For services such as Globus GSI-OpenSSH and GRAM you need to associate the proxy certificate with an account on a compute service. The account will be used when running anything on behalf of the user.

This sounds simple. Lots of things about Grid computing sound simple.

This particular problem fails to be simple because there are many, many different ways by which the users proxy certificate can be delivered.

For GSI-OpenSSH, delivery is left to the Generic Security Service (GSS). Technical details can be found on Globus development webpages.

The code that provides GSS authentication plays a complicated game of network ping-pong as client and server bounce messages at one another until they come to a mutual agreement or give up trying. The people behind the Heimdal project have bravely attempted to explain how it works on their blog.

At the end of the game, the credentials are delivered to Globus in the form of a 'context' stored in a variable of type gss_ctx_id_t.

There is a function within the Globus libraries called globus_gss_assist_map_and_authorize that uses this context, feeds it to whatever authorization mechanism is used locally and returns a local user account.

globus_gss_assist_map_and_authorize is used in both the Globus GRAM gatekeeper and GSI-OpenSSH but does not seem to be part of the official application programming interface.

It will either look up the user in the Globus gridmap file or call out to an external authorization service such as LCAS/LCMAPS. The exact behaviour depends on environment variables and configuration files.

MyProxy-enabled GSISSH does this mapping by running the Unix id command as the user via the proper gsissh command. This is not going to work if the user is not allowed to run the id command.
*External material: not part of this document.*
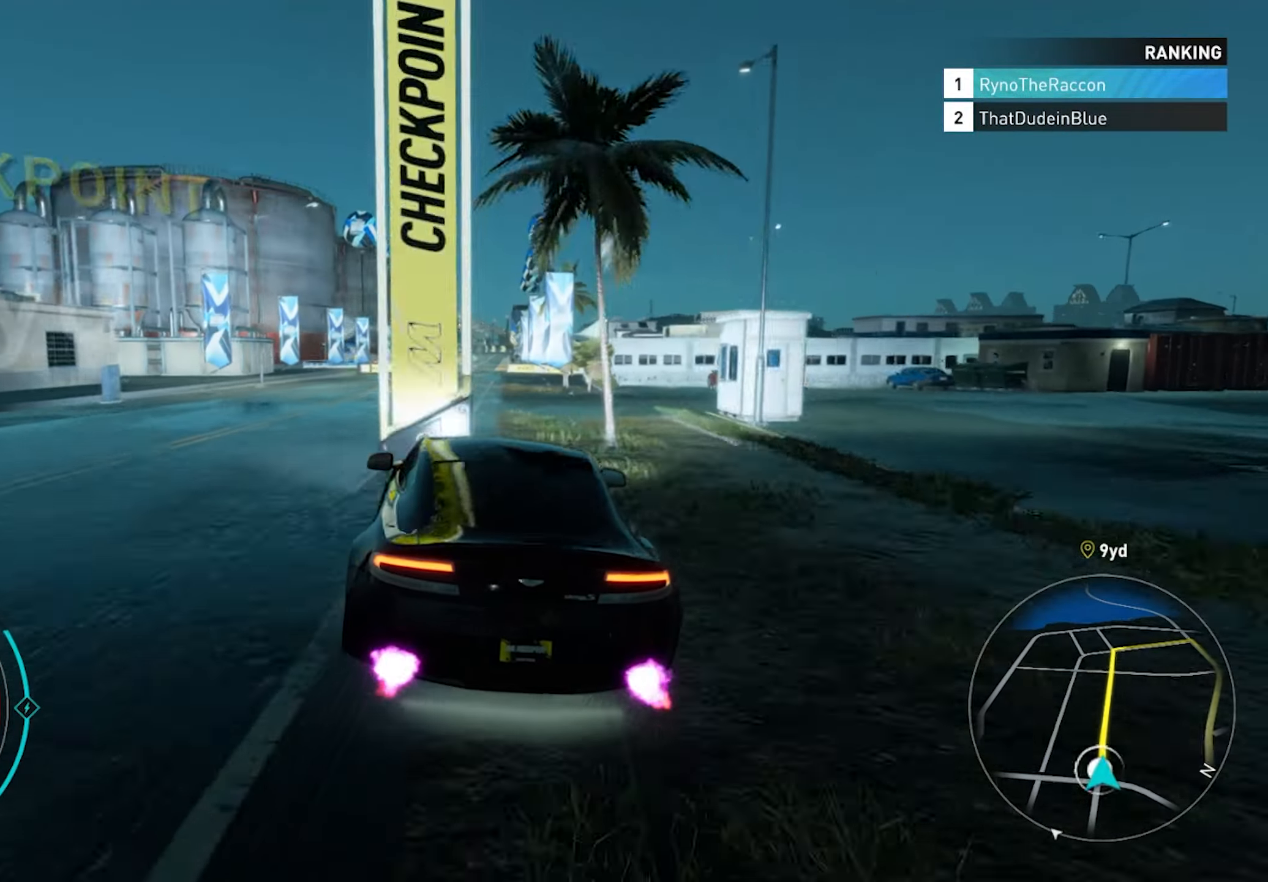
{"buttons": ["R2"], "left_stick": "center", "right_stick": "center", "events": [[83, "CROSS", "up"], [333, "R1", "down"], [467, "R1", "up"]]}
We would like to be able to replace the gsissh step by a stand alone program that does the mapping in the same way as gsissh when presented with the same environment as gsissh.

Luckily, we have the basis of this program buried in another NGS project - integrating LCAS/LCMAPS with Globus webservices - which was put on hold several years ago. The developer left his work in the source code repository at NeSCForge.

http://forge.nesc.ac.uk/cgi-bin/cvsweb.cgi/lcas-lcmaps/gt4ws_lcas_lcmaps_callout/src/c/?cvsroot=ngs#dirlist

The idea that code and code history is valuable in itself has been mentioned before in this blog and in much more prestigious publications before - and this applies even if the code was never finished.

We have one more problem to overcome. NeSCForge will be closing down on 20 December and we are not going to lose our source code when it does. The details of exactly how we will save our code will have to wait for another day and another posting.